Indeed, North Korea has resumed military provocations. On March 3, troops fired two short-range ballistic missiles, the first in more than three months. When South Korean government expressed concerns about the live-fire exercises, North Korean responded in unprecedented fashion: the first known public statement by Kim’s younger sister. Kim Yo-jong declared that Seoul was acting like a “frightened dog barking” and called South Korean leaders “perfectly foolish.” South Korea’s National Intelligence Service assessed that the exercises and the statement were primarily intended to control the domestic situation, that Pyongyang has canceled its annual winter drill because of COVID-19, and that the live-fire exercises were intended to keep up military morale. The commander of the U.S. Forces Korea also said that North Korea had cut back training and, as of March 13, had not flown a military aircraft for 24 days.
Even as he launches new provocations, Kim is also reaching out to foreign leaders. On March 4, he sent a personal letter to South Korean President Moon Jae-in to offer his condolences for the coronavirus outbreak in South Korea.
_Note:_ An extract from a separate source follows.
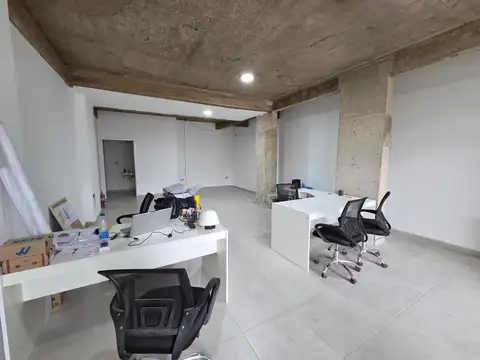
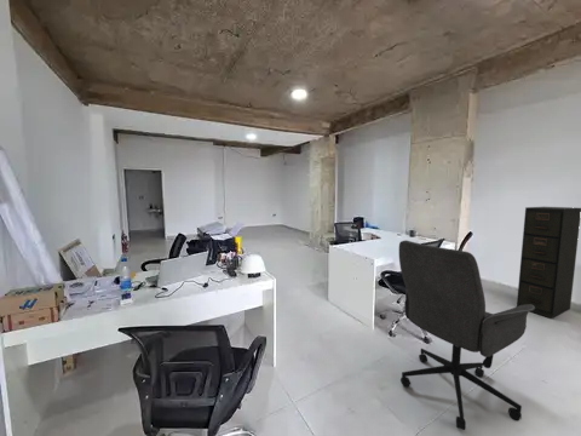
+ office chair [398,239,535,431]
+ filing cabinet [516,206,581,320]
Although the details of the letter have not been released, the act signals the North’s willingness to resume dialogue with the South, and possibly the United States. Experts have been speculating that Pyongyang wants Seoul to lobby more actively for the lifting of international sanctions, and also that it might use this health crisis to persuade the United Nations to ease up. Indeed, China and Russia have started to talk about the need to lifting sanctions to facilitate the delivery of humanitarian assistance to North Korea. On March 2, the Chinese ambassador to the United Nations urged the international community to “find a comprehensive solution” to helping North Korea battle COVID-19.
The likelihood that North Korea will swing more frequently between provocation and engagement requires the United States to respond in its own dual fashion: calmly to provocation and with principles to engagement.
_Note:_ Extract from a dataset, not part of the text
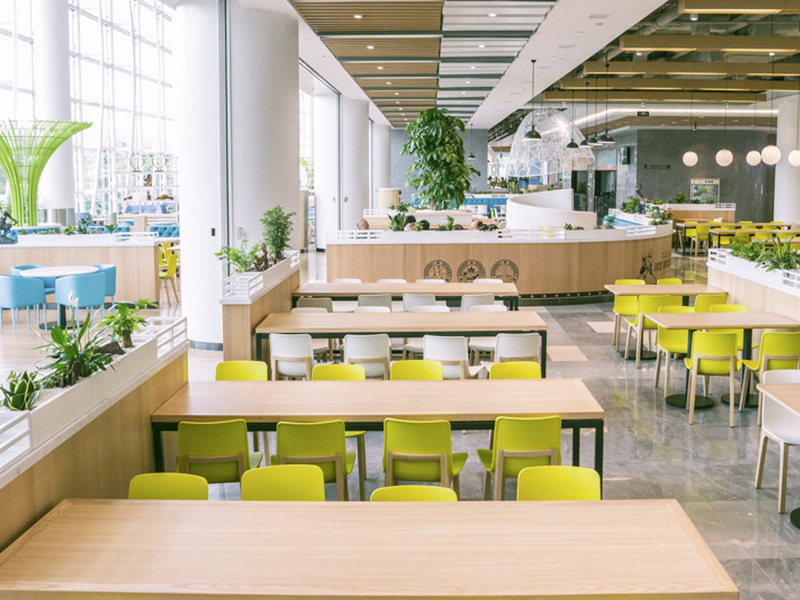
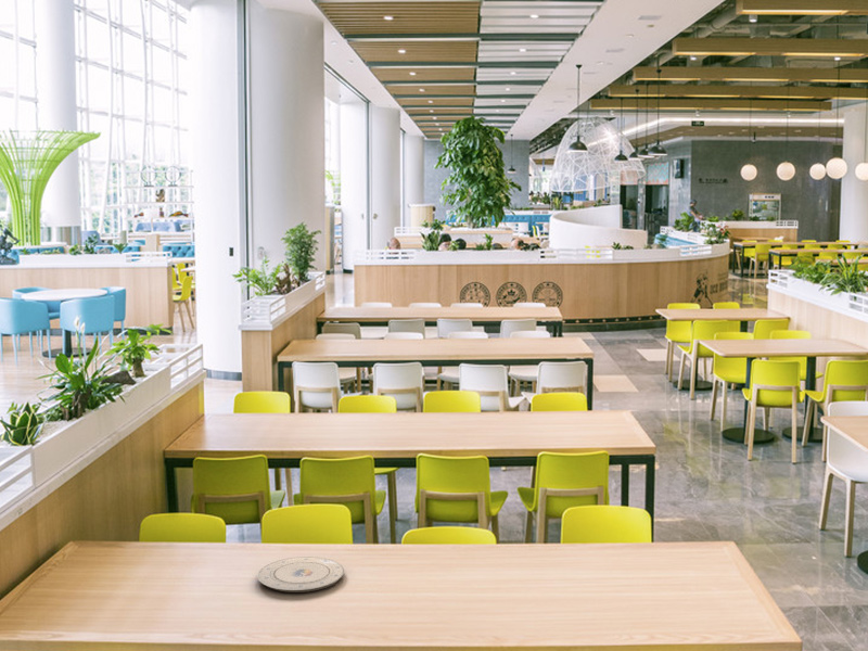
+ plate [256,556,345,593]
Because North Korea’s provocations at this time are likely intended mostly for internal political effect, U.S. officials should take them less as a threat and more as a call for emergency support. Indeed, Washington has unusual leverage to influence Pyongyang’s approach toward nuclear negotiation. If Pyongyang accepts Trump’s offer of aid with the coronavirus, the necessary discussions for that effort may well help pave the way for talks about other subjects. Pyongyang can be expected to seek lighter sanctions, and that will be the moment when Washington must reemphasize its final goal of denuclearizing North Korea, while showing flexibility about “smaller deals” that help move toward it.
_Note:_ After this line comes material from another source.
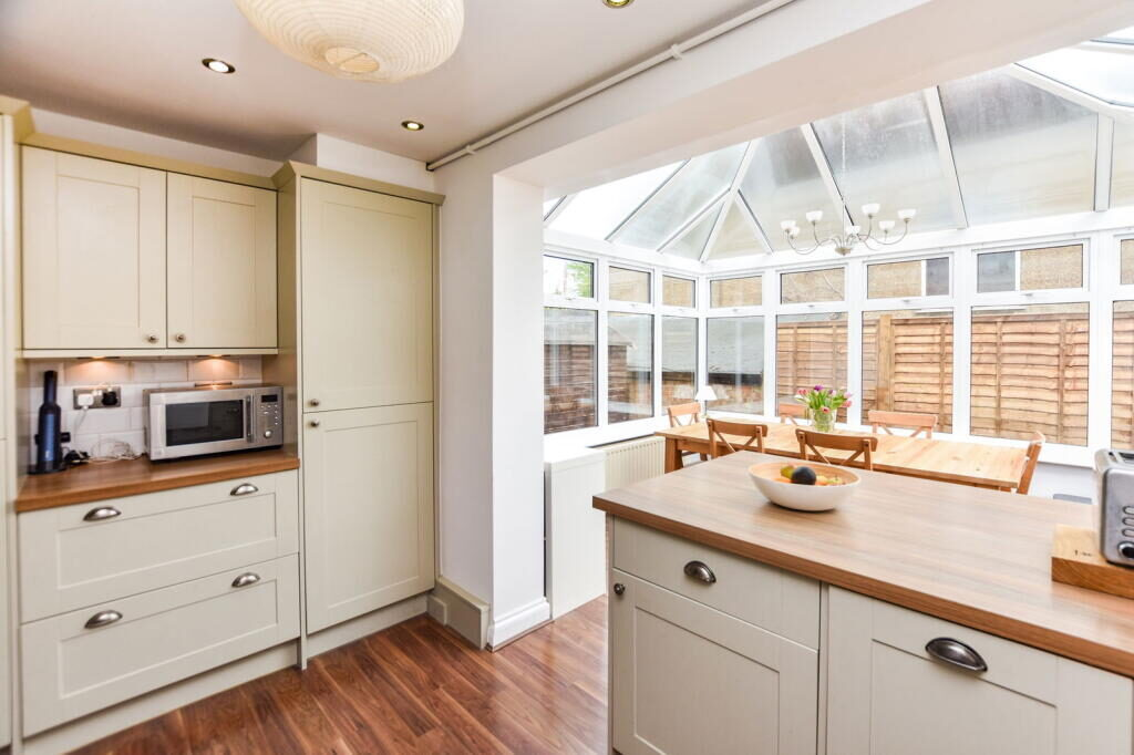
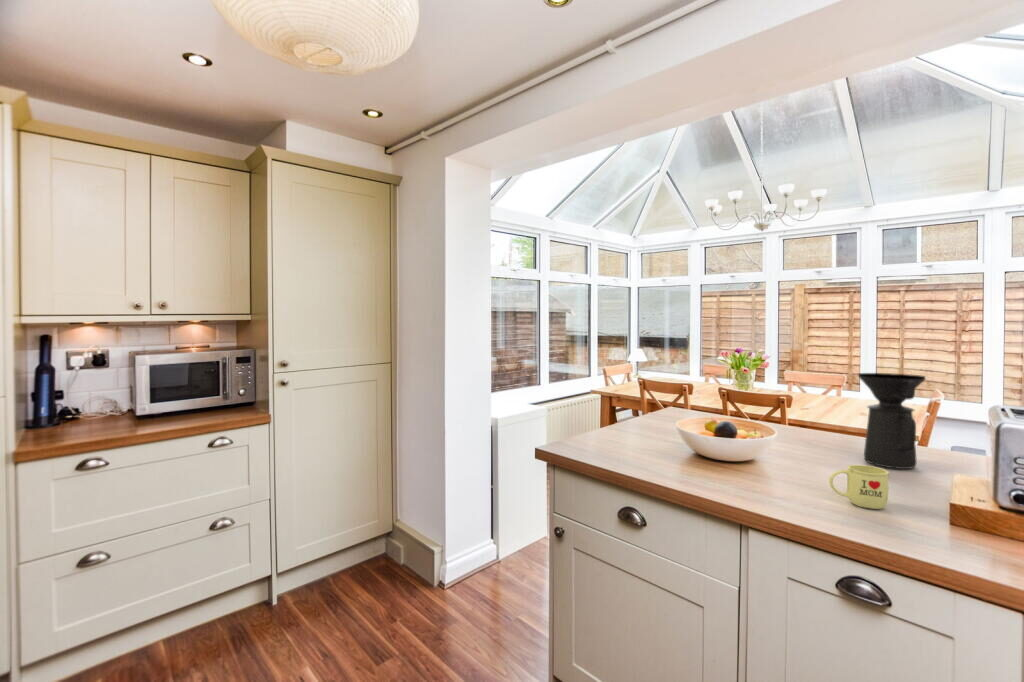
+ mug [828,464,890,510]
+ coffee maker [857,372,927,470]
In short, there is a higher likelihood that North Korea already has COVID-19 outbreak than otherwise. The outbreak does not seem to pose an immediate threat to Kim Jong-un in the short term, but he is likely concerned about the outbreak’s secondary effects on economy and regime legitimacy in the medium term. This is likely to swing North Korea’s external behavior between provocation and dialogue more frequently than before, which opens a strategic opportunity for Washington to effectively engage with Pyongyang.
The views in this article belong to the author and may not reflect those of the U.S. Defense Department or the U.S. government.